Colonial Williamsburg and the Historic Triangle

In September I made a trip to Williamsburg, VA, the historic Colonial-era capital of Virginia. Three important sites are tucked onto this peninsula along a 23-mile parkway, forming the "Historic Triangle":
  • Jamestown, the first successful English settlement in America;
  • Yorktown, the decisive battlefield of the Revolutionary War; and
  • Williamsburg, which has been renovated into a historically-accurate theme park of the Colonial period.

This beautiful area provides a perfect setting for history geeks and photographers.

Historic Timeline
The English first tried to settle America in 1585 but the colony mysteriously disappeared within 5 years from Roanoke Island in present-day North Carolina. The second attempt in 1607 at Jamestown established a fortified settlement that struggled to become viable until the "golden weed," tobacco, became a cash crop of great value in Europe.

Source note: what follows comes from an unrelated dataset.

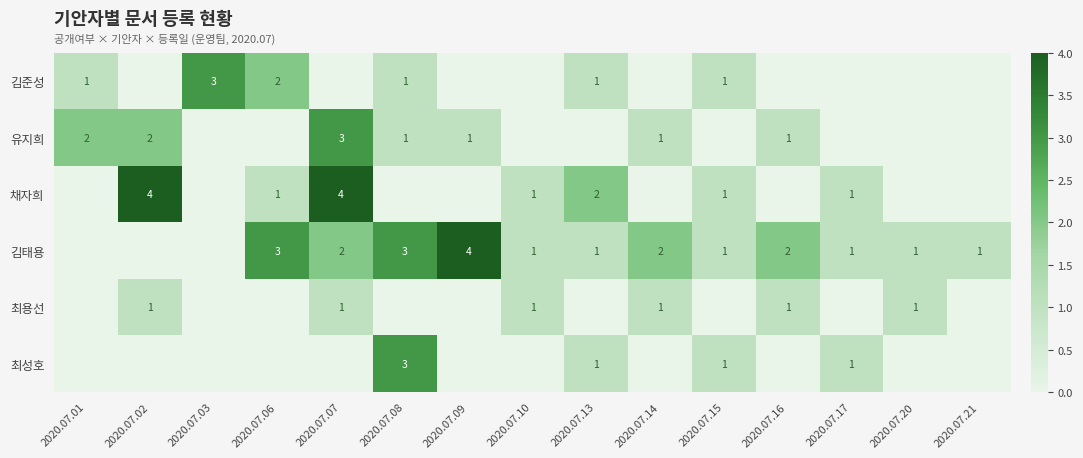

True or false: 김태용 has a value of 4 at 2020.07.09.

True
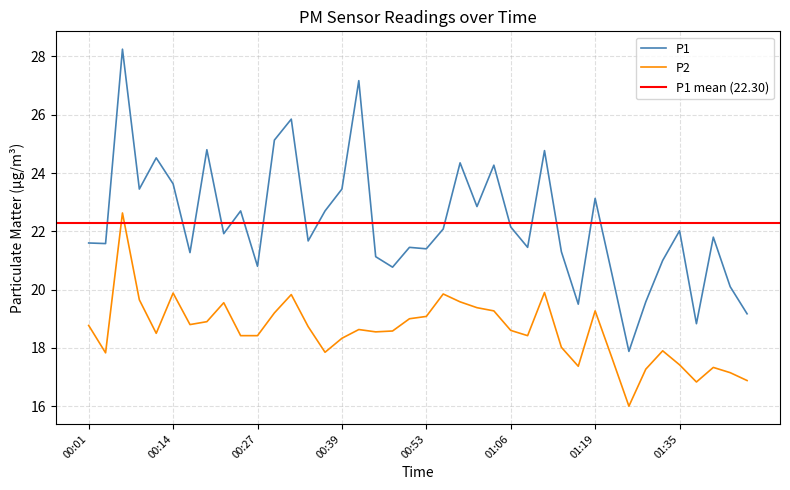

How many values in the P1 series exceed 21?

30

During the 1600's the colony gradually expanded despite setbacks that included wars with the Native American tribes in the region, and in 1699 the capital moved to the nearby town of Williamsburg.

As the capital city of the richest of the colonies, Williamsburg was the location of a number of significant events in Colonial America, including the fiery debates in the Virginia House of Burgesses that led up to the Revolution. Also, the College of William and Mary was established in 1693, the second-oldest university in America, whose famed alumni include Thomas Jefferson, James Monroe, John Marshall, and Henry Clay.

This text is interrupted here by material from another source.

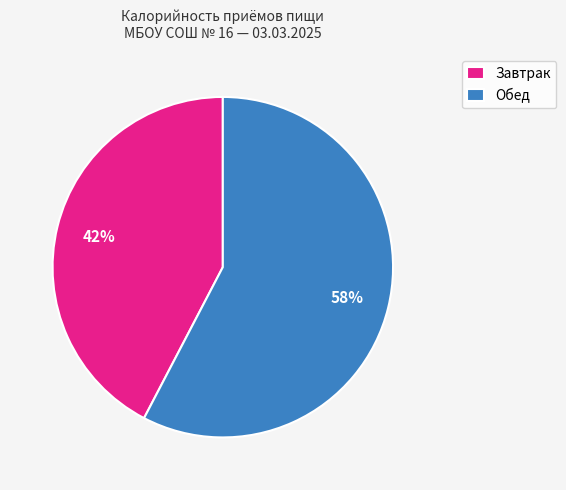

To the nearest percent, what is the average slice percentage?

50%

It was during the Revolutionary War that the capital was moved fifty miles inland to Richmond in 1780 because it was less vulnerable to British attack, and Williamsburg began a long slow decline.

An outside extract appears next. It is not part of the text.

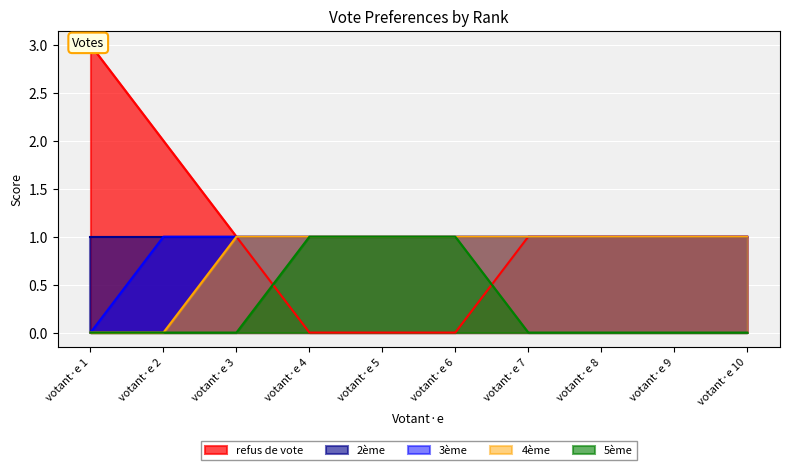

True or false: refus de vote and 4ème intersect in this chart.

False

But first it would host the camps of George Washington and French General Rochambeau as they prepared to lay siege to British General Cornwallis at Yorktown in 1781. Cornwallis had been directed to build a fortified port after a disastrous southern campaign in the Carolinas, but found himself bottled up instead when a French fleet scored a rare victory over the British to control the Chesapeake Bay.

When Cornwallis surrendered his 7,000 men on October 19th the war was effectively over.

Touring the Area
Colonial Williamsburg, restored in large part due to generous contributions from John D. Rockefeller, Jr. in the 1920's and 1930's, is the most picturesque and interesting of the three locations. The central part of town is closed to vehicular traffic and populated by re-enactors and living historians. Several buildings including the statehouse were rebuilt from the bare ground.


Though this might smack of crass modern commercialization, it actually creates a very engaging experience. The history of the buildings comes alive as the actors portray events and people of the period, and many of the historians are passionately interested in recreating authentic Colonial life (and imparting that knowledge to visitors).


The state of Virginia has created similar centers at Jamestown and Yorktown, but they are smaller (especially Yorktown) and have far less elaborate shows. These centers sit next to the historic sites which are managed by the federal park service.

The Final Word
I learned a lot over the course of two days. I would recommend that visitors focus upon Colonial Williamsburg, especially if the weather is good, spending at least a full day there and watching the outdoor street theater in the afternoon. Buses make a continual loop through the area.

The College of William and Mary is also still a functioning campus sitting immediately to the west of the Williamsburg Historic Area, and you can stroll its grounds.


Jamestowne Settlement and Yorktown Victory Center are worth half a day each and are about 20-30 minutes by car. There are free buses as well. If you have the time, you may want to visit the actual Yorktown battlefield and take a ranger-led tour, or walk through the picturesque Yorktown landing at night.

Getting There
Situated on a narrow peninsula, there are only two ways to get to Williamsburg. You can come from the direction of Richmond and travel southeast down the peninsula, or you can start from the other end by Norfolk, either coming up from North Carolina or down the Maryland Eastern Shore. I had planned to tour Norfolk as well but didn't realize it was about 45 minutes away.

I unfortunately also got caught in Friday afternoon traffic leaving the Washington, DC area, as I wasn't able to leave work before lunchtime. Though DC and Richmond are only 100 miles apart, if the Union Army had been fighting weekend traffic heading south on I-95 in addition to the Confederates, the Civil War would still be ongoing. What should have been a 3-4 hour journey to Williamsburg from Baltimore turned into an ordeal more than 6 hours long.